### [Given instruction 1]
According to the notice, on what date did NYSE Arca submit Amendment No. 1 to its proposed rule change?
### [Given instruction 2]
Summarize the notice in two sentences.
### [Given instruction 3]
Reproduce everything in the notice from "On September 19, 2014, NYSE" down to "on the proposed rule change.".

SECURITIES AND EXCHANGE COMMISSION

[Release No. 34-73668; File No. SR-NYSEArca-2014-110]


Self-Regulatory Organizations; NYSE Arca, Inc.; Notice of 
Designation of a Longer Period for Commission Action on a Proposed Rule 
Change, as Modified by Amendment No. 1 Thereto, Amending Rule 6.2A To 
Authorize the Exchange To Share Any User-Designated Risk Settings in 
Exchange Systems With the Clearing Member That Clears Transactions on 
Behalf of the User

November 21, 2014.
    On September 19, 2014, NYSE Arca, Inc., (``NYSE Arca'' or 
``Exchange'') filed with the Securities and Exchange Commission (the 
``Commission''), pursuant to Section 19(b)(1) of the Securities 
Exchange Act of 1934 (``Act'') \1\ and Rule 19b-4 thereunder,\2\ a 
proposed rule change to amend Rule 6.2A to authorize the Exchange to 
share any User-designated risk settings in Exchange systems with the 
Clearing Member \3\ that clears transactions on behalf of the User.\4\ 
The proposed rule change was published for comment in the Federal 
Register on October 7, 2014.\5\ On November 19, 2014, the Exchange 
submitted Amendment No. 1 to the proposed rule change. The Commission 
received no comments on the proposed rule change.
---------------------------------------------------------------------------

    \1\ 15 U.S.C. 78s(b)(1).
    \2\ 17 CFR 240.19b-4.

[Data records]
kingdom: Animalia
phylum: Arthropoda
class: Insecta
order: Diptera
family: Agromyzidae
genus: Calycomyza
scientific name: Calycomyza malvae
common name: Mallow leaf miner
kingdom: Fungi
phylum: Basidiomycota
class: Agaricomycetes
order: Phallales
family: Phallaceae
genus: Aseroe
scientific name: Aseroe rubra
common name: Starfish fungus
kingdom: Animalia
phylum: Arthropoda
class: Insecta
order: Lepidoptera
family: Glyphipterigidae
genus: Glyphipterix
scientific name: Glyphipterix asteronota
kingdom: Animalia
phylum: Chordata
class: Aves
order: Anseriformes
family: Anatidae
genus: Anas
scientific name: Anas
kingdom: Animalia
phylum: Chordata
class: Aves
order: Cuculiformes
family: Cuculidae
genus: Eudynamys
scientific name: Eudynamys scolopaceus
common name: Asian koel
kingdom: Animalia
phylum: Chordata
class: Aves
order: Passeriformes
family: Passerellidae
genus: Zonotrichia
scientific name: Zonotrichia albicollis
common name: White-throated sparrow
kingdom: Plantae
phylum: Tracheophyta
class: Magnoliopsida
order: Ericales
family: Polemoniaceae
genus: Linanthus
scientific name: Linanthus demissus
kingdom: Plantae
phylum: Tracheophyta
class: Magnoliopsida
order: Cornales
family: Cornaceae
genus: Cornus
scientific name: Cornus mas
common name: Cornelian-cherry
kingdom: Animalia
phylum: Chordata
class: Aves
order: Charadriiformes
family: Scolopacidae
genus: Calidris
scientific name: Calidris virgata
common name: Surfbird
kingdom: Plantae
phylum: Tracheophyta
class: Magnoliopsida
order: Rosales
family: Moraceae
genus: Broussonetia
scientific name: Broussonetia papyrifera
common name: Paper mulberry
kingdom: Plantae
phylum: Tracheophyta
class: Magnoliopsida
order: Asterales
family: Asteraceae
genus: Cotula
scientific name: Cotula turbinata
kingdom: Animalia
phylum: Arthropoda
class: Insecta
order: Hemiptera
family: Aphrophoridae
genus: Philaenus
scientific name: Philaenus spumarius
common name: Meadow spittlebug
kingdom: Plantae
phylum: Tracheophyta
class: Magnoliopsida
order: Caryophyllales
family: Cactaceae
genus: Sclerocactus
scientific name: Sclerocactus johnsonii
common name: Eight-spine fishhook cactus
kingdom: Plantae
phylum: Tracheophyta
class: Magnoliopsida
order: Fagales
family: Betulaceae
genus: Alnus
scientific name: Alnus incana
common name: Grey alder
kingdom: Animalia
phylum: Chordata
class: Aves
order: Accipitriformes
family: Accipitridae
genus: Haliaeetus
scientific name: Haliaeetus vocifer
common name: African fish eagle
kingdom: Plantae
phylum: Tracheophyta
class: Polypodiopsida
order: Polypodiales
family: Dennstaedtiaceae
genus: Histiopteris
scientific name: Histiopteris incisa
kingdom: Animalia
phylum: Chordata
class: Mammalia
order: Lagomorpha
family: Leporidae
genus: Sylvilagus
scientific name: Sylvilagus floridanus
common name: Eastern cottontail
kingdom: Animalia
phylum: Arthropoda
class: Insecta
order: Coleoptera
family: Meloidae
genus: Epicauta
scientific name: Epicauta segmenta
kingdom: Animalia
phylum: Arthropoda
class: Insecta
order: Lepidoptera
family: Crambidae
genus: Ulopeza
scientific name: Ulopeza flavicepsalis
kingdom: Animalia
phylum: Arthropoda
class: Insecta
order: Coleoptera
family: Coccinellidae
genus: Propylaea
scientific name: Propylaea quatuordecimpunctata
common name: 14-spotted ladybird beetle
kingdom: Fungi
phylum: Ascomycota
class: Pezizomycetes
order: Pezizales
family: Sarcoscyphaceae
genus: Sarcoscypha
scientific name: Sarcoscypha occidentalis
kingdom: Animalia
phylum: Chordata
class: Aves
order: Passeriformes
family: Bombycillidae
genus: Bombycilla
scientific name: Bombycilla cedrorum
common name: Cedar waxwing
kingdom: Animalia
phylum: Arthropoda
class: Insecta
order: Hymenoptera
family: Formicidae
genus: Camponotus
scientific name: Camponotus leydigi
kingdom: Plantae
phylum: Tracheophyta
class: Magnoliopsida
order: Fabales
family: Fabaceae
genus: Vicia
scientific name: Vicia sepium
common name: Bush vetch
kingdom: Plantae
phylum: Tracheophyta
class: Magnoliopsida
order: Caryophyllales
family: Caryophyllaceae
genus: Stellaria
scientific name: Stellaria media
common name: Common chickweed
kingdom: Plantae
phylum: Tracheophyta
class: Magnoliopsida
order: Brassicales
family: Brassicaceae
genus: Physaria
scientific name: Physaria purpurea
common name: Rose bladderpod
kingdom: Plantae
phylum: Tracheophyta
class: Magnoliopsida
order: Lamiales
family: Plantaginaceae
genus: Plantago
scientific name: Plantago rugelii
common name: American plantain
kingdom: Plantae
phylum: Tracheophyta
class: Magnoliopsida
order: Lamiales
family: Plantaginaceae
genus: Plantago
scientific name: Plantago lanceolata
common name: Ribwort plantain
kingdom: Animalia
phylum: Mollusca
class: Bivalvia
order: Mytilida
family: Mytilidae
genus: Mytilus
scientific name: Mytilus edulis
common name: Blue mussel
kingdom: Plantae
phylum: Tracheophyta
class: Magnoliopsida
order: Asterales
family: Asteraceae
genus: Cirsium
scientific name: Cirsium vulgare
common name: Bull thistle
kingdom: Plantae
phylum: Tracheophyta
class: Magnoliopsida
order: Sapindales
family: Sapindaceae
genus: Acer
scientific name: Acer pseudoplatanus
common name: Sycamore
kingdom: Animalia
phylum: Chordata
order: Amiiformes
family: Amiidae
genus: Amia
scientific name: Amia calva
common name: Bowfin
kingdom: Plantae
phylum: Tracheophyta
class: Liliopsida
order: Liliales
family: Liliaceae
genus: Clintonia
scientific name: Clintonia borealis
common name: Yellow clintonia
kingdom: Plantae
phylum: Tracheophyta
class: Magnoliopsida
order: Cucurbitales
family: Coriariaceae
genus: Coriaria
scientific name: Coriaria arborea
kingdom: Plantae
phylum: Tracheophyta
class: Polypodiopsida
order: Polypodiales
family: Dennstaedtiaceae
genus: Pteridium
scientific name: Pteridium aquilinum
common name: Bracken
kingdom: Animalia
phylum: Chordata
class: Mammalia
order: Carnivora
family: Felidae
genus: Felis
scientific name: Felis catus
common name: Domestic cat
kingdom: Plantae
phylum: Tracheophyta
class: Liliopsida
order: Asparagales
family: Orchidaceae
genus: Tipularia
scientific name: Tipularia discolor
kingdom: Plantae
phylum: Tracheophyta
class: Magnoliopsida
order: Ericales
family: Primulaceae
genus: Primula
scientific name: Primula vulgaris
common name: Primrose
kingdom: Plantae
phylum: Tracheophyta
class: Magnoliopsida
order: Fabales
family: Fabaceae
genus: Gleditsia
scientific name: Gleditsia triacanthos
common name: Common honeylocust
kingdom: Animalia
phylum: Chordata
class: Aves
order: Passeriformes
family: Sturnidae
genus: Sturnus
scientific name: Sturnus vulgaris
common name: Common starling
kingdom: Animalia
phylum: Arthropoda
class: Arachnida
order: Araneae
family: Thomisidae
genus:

### [Correct result 1]
November 19, 2014.

### [Correct result 2]
On September 19, 2014, NYSE Arca filed a proposed rule change with the Securities and Exchange Commission to amend Rule 6.2A so the Exchange could share any User-designated risk settings in Exchange systems with the Clearing Member that clears transactions for the User. The proposal was published for comment in the Federal Register on October 7, 2014, the Exchange submitted Amendment No. 1 on November 19, 2014, and the Commission received no comments.

### [Correct result 3]
On September 19, 2014, NYSE Arca, Inc., (``NYSE Arca'' or 
``Exchange'') filed with the Securities and Exchange Commission (the 
``Commission''), pursuant to Section 19(b)(1) of the Securities 
Exchange Act of 1934 (``Act'') \1\ and Rule 19b-4 thereunder,\2\ a 
proposed rule change to amend Rule 6.2A to authorize the Exchange to 
share any User-designated risk settings in Exchange systems with the 
Clearing Member \3\ that clears transactions on behalf of the User.\4\ 
The proposed rule change was published for comment in the Federal 
Register on October 7, 2014.\5\ On November 19, 2014, the Exchange 
submitted Amendment No. 1 to the proposed rule change. The Commission 
received no comments on the proposed rule change.